*** SUPPLIED ENTRIES Section Begins ***

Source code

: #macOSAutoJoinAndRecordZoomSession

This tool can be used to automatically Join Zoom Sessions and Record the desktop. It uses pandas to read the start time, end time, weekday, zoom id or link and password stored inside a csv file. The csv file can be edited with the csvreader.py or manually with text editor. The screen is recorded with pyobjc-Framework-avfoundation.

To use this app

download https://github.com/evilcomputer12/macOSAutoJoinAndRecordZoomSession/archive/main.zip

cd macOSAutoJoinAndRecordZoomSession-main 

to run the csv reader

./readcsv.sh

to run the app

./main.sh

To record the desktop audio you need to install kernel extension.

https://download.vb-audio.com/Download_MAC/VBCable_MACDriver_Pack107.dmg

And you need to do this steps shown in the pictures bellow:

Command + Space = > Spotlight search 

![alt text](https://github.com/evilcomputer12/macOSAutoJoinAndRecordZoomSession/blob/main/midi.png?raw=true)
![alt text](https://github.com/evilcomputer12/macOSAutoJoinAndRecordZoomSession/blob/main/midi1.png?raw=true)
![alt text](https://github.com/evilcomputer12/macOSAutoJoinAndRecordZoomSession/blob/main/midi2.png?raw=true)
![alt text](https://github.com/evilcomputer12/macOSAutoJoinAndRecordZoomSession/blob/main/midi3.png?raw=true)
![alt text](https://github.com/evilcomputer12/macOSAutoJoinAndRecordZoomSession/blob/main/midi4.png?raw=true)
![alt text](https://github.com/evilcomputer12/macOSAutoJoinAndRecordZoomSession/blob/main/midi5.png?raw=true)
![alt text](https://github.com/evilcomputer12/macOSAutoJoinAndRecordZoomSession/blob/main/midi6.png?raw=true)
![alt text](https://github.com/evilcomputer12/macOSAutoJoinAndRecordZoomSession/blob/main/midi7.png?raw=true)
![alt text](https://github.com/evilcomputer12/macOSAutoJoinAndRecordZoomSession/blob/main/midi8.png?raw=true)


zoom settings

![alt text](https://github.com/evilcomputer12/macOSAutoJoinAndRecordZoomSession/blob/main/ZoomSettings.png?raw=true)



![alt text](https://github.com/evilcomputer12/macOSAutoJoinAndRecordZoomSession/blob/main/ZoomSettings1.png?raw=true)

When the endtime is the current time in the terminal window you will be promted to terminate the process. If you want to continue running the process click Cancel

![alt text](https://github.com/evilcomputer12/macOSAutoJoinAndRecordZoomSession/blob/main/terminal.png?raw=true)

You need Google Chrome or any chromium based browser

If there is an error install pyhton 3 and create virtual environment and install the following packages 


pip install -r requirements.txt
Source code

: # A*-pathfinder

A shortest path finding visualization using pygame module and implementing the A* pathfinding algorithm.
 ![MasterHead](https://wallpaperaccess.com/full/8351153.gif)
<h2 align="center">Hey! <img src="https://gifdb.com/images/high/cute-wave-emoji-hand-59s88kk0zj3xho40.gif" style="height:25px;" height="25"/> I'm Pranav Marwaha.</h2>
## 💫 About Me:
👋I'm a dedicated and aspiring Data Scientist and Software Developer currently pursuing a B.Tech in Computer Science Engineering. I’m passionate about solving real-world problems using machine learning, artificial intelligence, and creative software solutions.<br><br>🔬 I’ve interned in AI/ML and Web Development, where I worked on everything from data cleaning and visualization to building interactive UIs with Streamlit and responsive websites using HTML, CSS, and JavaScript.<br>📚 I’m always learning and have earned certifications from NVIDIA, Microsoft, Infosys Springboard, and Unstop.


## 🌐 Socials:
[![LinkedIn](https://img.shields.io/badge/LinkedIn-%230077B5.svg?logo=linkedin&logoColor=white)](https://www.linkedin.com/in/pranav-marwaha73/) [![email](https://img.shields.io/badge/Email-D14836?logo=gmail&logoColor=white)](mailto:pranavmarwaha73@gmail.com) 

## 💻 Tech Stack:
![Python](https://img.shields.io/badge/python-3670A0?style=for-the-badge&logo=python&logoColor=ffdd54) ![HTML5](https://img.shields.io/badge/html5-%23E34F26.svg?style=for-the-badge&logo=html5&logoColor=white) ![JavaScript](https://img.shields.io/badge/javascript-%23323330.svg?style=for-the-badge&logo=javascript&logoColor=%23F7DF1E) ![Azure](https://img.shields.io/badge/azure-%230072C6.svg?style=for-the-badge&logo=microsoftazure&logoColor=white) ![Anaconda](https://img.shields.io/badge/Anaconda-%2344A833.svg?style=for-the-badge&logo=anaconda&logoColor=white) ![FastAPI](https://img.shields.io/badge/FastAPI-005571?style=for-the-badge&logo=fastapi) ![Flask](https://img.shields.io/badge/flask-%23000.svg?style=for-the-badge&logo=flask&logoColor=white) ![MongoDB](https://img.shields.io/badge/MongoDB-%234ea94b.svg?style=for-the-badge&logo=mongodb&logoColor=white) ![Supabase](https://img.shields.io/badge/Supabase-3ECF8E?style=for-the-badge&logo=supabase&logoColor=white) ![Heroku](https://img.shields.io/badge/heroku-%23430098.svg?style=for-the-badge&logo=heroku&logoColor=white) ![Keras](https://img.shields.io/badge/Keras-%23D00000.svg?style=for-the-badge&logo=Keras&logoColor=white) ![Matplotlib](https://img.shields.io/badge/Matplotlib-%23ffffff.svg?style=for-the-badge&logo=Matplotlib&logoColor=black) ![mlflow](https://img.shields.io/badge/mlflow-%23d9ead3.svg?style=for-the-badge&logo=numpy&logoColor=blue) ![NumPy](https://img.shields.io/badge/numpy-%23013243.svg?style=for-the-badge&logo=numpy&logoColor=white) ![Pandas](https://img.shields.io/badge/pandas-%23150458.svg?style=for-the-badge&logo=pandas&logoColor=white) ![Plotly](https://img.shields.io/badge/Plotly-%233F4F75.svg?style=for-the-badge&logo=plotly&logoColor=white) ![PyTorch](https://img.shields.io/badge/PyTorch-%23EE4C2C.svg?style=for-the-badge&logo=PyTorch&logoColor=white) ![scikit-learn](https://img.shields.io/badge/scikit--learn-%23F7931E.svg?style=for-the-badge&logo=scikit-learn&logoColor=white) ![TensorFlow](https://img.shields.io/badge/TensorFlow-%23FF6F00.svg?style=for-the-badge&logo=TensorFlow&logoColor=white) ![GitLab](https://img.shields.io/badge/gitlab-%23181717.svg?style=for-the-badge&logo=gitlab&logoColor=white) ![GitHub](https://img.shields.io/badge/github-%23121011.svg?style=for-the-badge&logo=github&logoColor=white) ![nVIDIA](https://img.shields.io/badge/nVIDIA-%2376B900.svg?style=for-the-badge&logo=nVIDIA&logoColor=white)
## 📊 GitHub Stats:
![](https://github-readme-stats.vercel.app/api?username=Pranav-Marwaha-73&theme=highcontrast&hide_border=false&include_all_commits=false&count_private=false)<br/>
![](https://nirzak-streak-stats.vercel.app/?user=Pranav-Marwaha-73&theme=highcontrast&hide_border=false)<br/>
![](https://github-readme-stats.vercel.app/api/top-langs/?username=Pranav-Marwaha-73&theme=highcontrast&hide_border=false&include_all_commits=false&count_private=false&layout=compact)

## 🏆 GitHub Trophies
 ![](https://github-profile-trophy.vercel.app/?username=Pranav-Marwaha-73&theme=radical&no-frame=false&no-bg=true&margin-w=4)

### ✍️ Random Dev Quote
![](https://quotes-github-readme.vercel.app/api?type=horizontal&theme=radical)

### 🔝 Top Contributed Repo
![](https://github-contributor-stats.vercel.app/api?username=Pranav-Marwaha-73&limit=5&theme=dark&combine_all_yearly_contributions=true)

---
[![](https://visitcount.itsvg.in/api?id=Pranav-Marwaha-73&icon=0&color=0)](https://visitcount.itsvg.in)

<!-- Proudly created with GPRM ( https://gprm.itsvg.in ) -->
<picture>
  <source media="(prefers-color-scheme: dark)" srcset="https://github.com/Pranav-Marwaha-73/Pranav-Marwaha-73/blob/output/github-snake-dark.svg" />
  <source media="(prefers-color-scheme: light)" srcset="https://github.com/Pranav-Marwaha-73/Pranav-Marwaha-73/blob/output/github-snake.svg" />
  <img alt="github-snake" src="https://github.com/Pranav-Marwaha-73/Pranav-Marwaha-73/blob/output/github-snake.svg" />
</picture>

*** SUPPLIED ENTRIES Section Ends ***

▶ [TRY IT]:
Show every line of the items above that contains the string "using".

▶ [ANSWER BOX]:
A shortest path finding visualization using pygame module and implementing the A* pathfinding algorithm.
👋I'm a dedicated and aspiring Data Scientist and Software Developer currently pursuing a B.Tech in Computer Science Engineering. I’m passionate about solving real-world problems using machine learning, artificial intelligence, and creative software solutions.<br><br>🔬 I’ve interned in AI/ML and Web Development, where I worked on everything from data cleaning and visualization to building interactive UIs with Streamlit and responsive websites using HTML, CSS, and JavaScript.<br>📚 I’m always learning and have earned certifications from NVIDIA, Microsoft, Infosys Springboard, and Unstop.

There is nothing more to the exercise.